[本文]
>>

0.はじめに
今回はParaViewを使って以下のように、ポリゴン上から滑らかに繋がった領域だけを抽出するというのをやってみます。

1.フィルタのパイプライン
ParaViewの[Filter] -> [Alphabetical]から、以下の順番でポリゴンにフィルタをかけていきます。

2.GenerateSurfaceNormalsでポリゴンの面を分割する
GenerateSurfaceNormalsは、VTKのvtkPolyDataNormalsというフィルタと同じ機能を持つものです。
このフィルタは、基本的にはポリゴンの節点/要素に法線ベクトルを定義するというものなのですが、内蔵フラグをONにすることで色々なことができます。
内蔵フラグは以下になります。
| 内蔵フラグ | 機能 |
|---|---|
| Splitting |
Feature Angleで設定した角度(隣接する要素間のなす角度)で、つながった領域とそうでない領域を区別して分割する。 |
| Consistency | 法線の向きを整える。あべこべに法線が定義されているときなどに利用できる。 |
| Filp Normals | 全法線の向きを反転させる。 |
| Non-Manifold Traversal | Non-ManifoldEdges(3つ以上の要素のエッジが重なったときにできる線分)を処理の対象に含める。 |
| Conpute Cell Normals | 要素の法線ベクトルを求める。 |
| Piece Invariant | 使用するプロセッサーの数に関係なく同じ結果とする。 |
今回は、上記のフラグはデフォルト + Conpute Cell NormalsをONにして、Feature Angleを設定した後に [Apply] を選択します。

3.Connectivityで分割された面ごとにIDをつける
Connectivityは、VTKのvtkConnectivityFilterというフィルタと同じ機能を持つものです。

<<

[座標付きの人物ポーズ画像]

>>

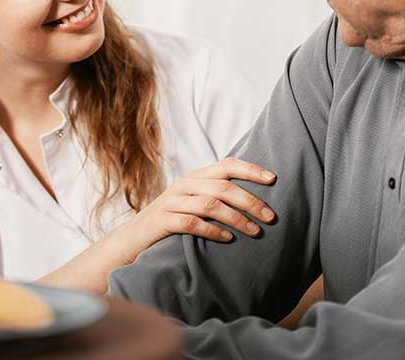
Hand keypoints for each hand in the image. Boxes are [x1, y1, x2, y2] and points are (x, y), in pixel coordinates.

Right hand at [127, 158, 276, 253]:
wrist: (132, 239)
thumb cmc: (170, 222)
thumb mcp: (192, 203)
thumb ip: (214, 196)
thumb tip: (254, 201)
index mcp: (194, 177)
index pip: (226, 165)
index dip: (250, 170)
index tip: (273, 179)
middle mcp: (183, 184)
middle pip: (223, 186)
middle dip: (250, 201)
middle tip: (270, 217)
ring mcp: (171, 202)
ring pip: (210, 204)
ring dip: (236, 218)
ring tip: (254, 231)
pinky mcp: (162, 220)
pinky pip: (191, 223)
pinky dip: (212, 230)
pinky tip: (227, 239)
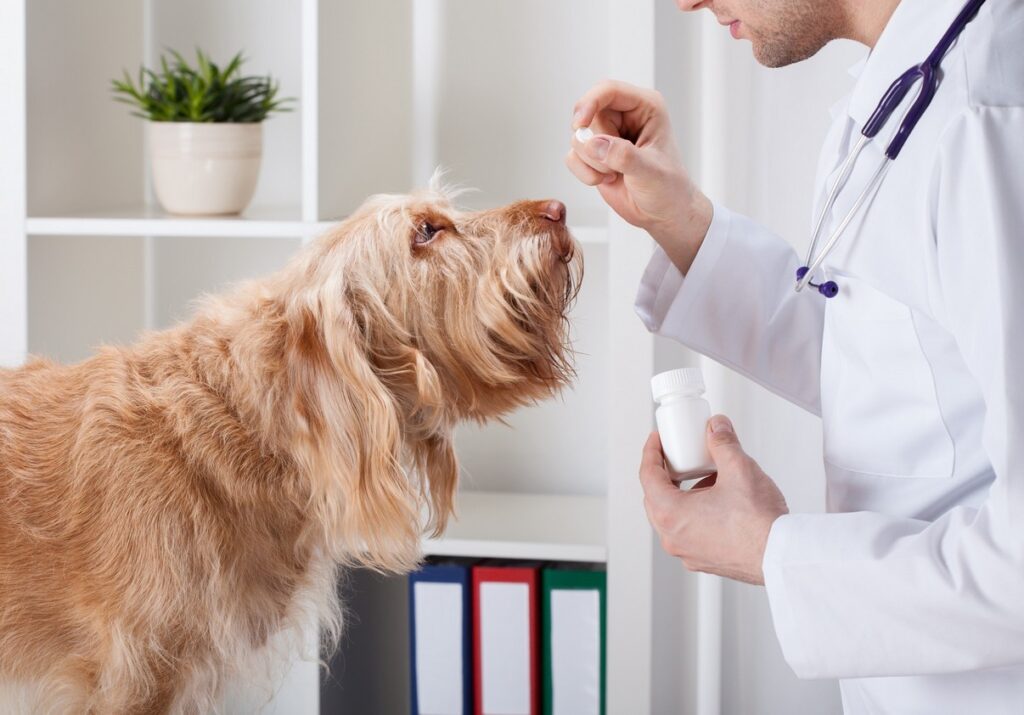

<<

[作業指示 1]
本文の「今回は、上記のフラグは」で始まる段落を、主な内容を残して箇条書きに書き直してください。
[作業指示 2]
本文の「2.GenerateSurfaceNormalsでポリゴンの面を分割する」から「Angleを設定した後に [Apply] を選択します。」までを、一字も変えずに出力してください。
データは本文とは関係のない別の資料です。

[解答 1]
- 内蔵フラグはデフォルトのままにする
- Conpute Cell NormalsをONにする
- Feature Angleを設定する
- [Apply] を選択する

[解答 2]
2.GenerateSurfaceNormalsでポリゴンの面を分割する
GenerateSurfaceNormalsは、VTKのvtkPolyDataNormalsというフィルタと同じ機能を持つものです。
このフィルタは、基本的にはポリゴンの節点/要素に法線ベクトルを定義するというものなのですが、内蔵フラグをONにすることで色々なことができます。
内蔵フラグは以下になります。
| 内蔵フラグ | 機能 |
|---|---|
| Splitting |
Feature Angleで設定した角度(隣接する要素間のなす角度)で、つながった領域とそうでない領域を区別して分割する。 |
| Consistency | 法線の向きを整える。あべこべに法線が定義されているときなどに利用できる。 |
| Filp Normals | 全法線の向きを反転させる。 |
| Non-Manifold Traversal | Non-ManifoldEdges(3つ以上の要素のエッジが重なったときにできる線分)を処理の対象に含める。 |
| Conpute Cell Normals | 要素の法線ベクトルを求める。 |
| Piece Invariant | 使用するプロセッサーの数に関係なく同じ結果とする。 |
今回は、上記のフラグはデフォルト + Conpute Cell NormalsをONにして、Feature Angleを設定した後に [Apply] を選択します。